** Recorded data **
· · ·

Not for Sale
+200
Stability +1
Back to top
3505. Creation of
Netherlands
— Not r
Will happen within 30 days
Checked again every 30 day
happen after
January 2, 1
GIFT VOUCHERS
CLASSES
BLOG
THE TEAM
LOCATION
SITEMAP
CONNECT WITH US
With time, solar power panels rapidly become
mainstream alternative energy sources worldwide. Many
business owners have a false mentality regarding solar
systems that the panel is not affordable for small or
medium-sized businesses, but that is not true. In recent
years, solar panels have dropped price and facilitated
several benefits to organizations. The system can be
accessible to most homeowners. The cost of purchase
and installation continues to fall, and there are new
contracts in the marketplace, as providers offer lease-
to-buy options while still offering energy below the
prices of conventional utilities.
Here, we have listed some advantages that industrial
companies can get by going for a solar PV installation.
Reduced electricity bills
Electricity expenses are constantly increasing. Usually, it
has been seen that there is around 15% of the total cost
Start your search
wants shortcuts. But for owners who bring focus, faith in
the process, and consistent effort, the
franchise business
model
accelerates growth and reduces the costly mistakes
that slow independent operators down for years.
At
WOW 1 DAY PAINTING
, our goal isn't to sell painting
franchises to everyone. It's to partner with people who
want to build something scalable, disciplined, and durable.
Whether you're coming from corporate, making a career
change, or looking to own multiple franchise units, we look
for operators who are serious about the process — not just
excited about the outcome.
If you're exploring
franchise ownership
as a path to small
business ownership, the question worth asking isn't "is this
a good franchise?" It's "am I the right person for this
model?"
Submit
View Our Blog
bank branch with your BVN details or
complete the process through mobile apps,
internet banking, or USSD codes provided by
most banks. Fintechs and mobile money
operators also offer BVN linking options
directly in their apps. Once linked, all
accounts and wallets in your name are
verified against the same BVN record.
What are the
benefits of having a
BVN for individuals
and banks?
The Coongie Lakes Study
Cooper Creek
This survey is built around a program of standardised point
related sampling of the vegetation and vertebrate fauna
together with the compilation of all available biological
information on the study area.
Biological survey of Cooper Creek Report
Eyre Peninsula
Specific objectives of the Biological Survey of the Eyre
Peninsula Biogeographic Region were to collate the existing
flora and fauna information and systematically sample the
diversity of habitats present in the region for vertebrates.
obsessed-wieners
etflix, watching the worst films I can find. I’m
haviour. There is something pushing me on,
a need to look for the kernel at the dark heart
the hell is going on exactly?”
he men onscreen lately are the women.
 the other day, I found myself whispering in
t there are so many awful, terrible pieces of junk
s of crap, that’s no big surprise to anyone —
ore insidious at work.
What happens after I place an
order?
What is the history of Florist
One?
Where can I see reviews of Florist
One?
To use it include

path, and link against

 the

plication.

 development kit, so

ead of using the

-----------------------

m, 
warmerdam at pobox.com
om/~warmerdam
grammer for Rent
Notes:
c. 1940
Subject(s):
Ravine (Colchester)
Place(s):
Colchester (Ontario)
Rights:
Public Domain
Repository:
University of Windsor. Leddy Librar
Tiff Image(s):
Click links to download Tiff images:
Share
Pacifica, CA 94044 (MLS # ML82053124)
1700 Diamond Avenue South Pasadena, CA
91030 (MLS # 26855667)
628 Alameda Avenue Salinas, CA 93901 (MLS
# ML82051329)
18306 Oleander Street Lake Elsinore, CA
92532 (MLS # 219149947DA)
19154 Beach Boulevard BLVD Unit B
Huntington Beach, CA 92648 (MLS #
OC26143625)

· · ·

** WORK TASK **
Please rewrite all the records above, replacing "Colchester" with "Kingsville" wherever it appears and leaving everything else unchanged.

** RESULT OF THE EXERCISE **
Not for Sale
+200
Stability +1
Back to top
3505. Creation of
Netherlands
— Not r
Will happen within 30 days
Checked again every 30 day
happen after
January 2, 1
GIFT VOUCHERS
CLASSES
BLOG
THE TEAM
LOCATION
SITEMAP
CONNECT WITH US
With time, solar power panels rapidly become
mainstream alternative energy sources worldwide. Many
business owners have a false mentality regarding solar
systems that the panel is not affordable for small or
medium-sized businesses, but that is not true. In recent
years, solar panels have dropped price and facilitated
several benefits to organizations. The system can be
accessible to most homeowners. The cost of purchase
and installation continues to fall, and there are new
contracts in the marketplace, as providers offer lease-
to-buy options while still offering energy below the
prices of conventional utilities.
Here, we have listed some advantages that industrial
companies can get by going for a solar PV installation.
Reduced electricity bills
Electricity expenses are constantly increasing. Usually, it
has been seen that there is around 15% of the total cost
Start your search
wants shortcuts. But for owners who bring focus, faith in
the process, and consistent effort, the
franchise business
model
accelerates growth and reduces the costly mistakes
that slow independent operators down for years.
At
WOW 1 DAY PAINTING
, our goal isn't to sell painting
franchises to everyone. It's to partner with people who
want to build something scalable, disciplined, and durable.
Whether you're coming from corporate, making a career
change, or looking to own multiple franchise units, we look
for operators who are serious about the process — not just
excited about the outcome.
If you're exploring
franchise ownership
as a path to small
business ownership, the question worth asking isn't "is this
a good franchise?" It's "am I the right person for this
model?"
Submit
View Our Blog
bank branch with your BVN details or
complete the process through mobile apps,
internet banking, or USSD codes provided by
most banks. Fintechs and mobile money
operators also offer BVN linking options
directly in their apps. Once linked, all
accounts and wallets in your name are
verified against the same BVN record.
What are the
benefits of having a
BVN for individuals
and banks?
The Coongie Lakes Study
Cooper Creek
This survey is built around a program of standardised point
related sampling of the vegetation and vertebrate fauna
together with the compilation of all available biological
information on the study area.
Biological survey of Cooper Creek Report
Eyre Peninsula
Specific objectives of the Biological Survey of the Eyre
Peninsula Biogeographic Region were to collate the existing
flora and fauna information and systematically sample the
diversity of habitats present in the region for vertebrates.
obsessed-wieners
etflix, watching the worst films I can find. I’m
haviour. There is something pushing me on,
a need to look for the kernel at the dark heart
the hell is going on exactly?”
he men onscreen lately are the women.
 the other day, I found myself whispering in
t there are so many awful, terrible pieces of junk
s of crap, that’s no big surprise to anyone —
ore insidious at work.
What happens after I place an
order?
What is the history of Florist
One?
Where can I see reviews of Florist
One?
To use it include

path, and link against

 the

plication.

 development kit, so

ead of using the

-----------------------

m, 
warmerdam at pobox.com
om/~warmerdam
grammer for Rent
Notes:
c. 1940
Subject(s):
Ravine (Kingsville)
Place(s):
Kingsville (Ontario)
Rights:
Public Domain
Repository:
University of Windsor. Leddy Librar
Tiff Image(s):
Click links to download Tiff images:
Share
Pacifica, CA 94044 (MLS # ML82053124)
1700 Diamond Avenue South Pasadena, CA
91030 (MLS # 26855667)
628 Alameda Avenue Salinas, CA 93901 (MLS
# ML82051329)
18306 Oleander Street Lake Elsinore, CA
92532 (MLS # 219149947DA)
19154 Beach Boulevard BLVD Unit B
Huntington Beach, CA 92648 (MLS #
OC26143625)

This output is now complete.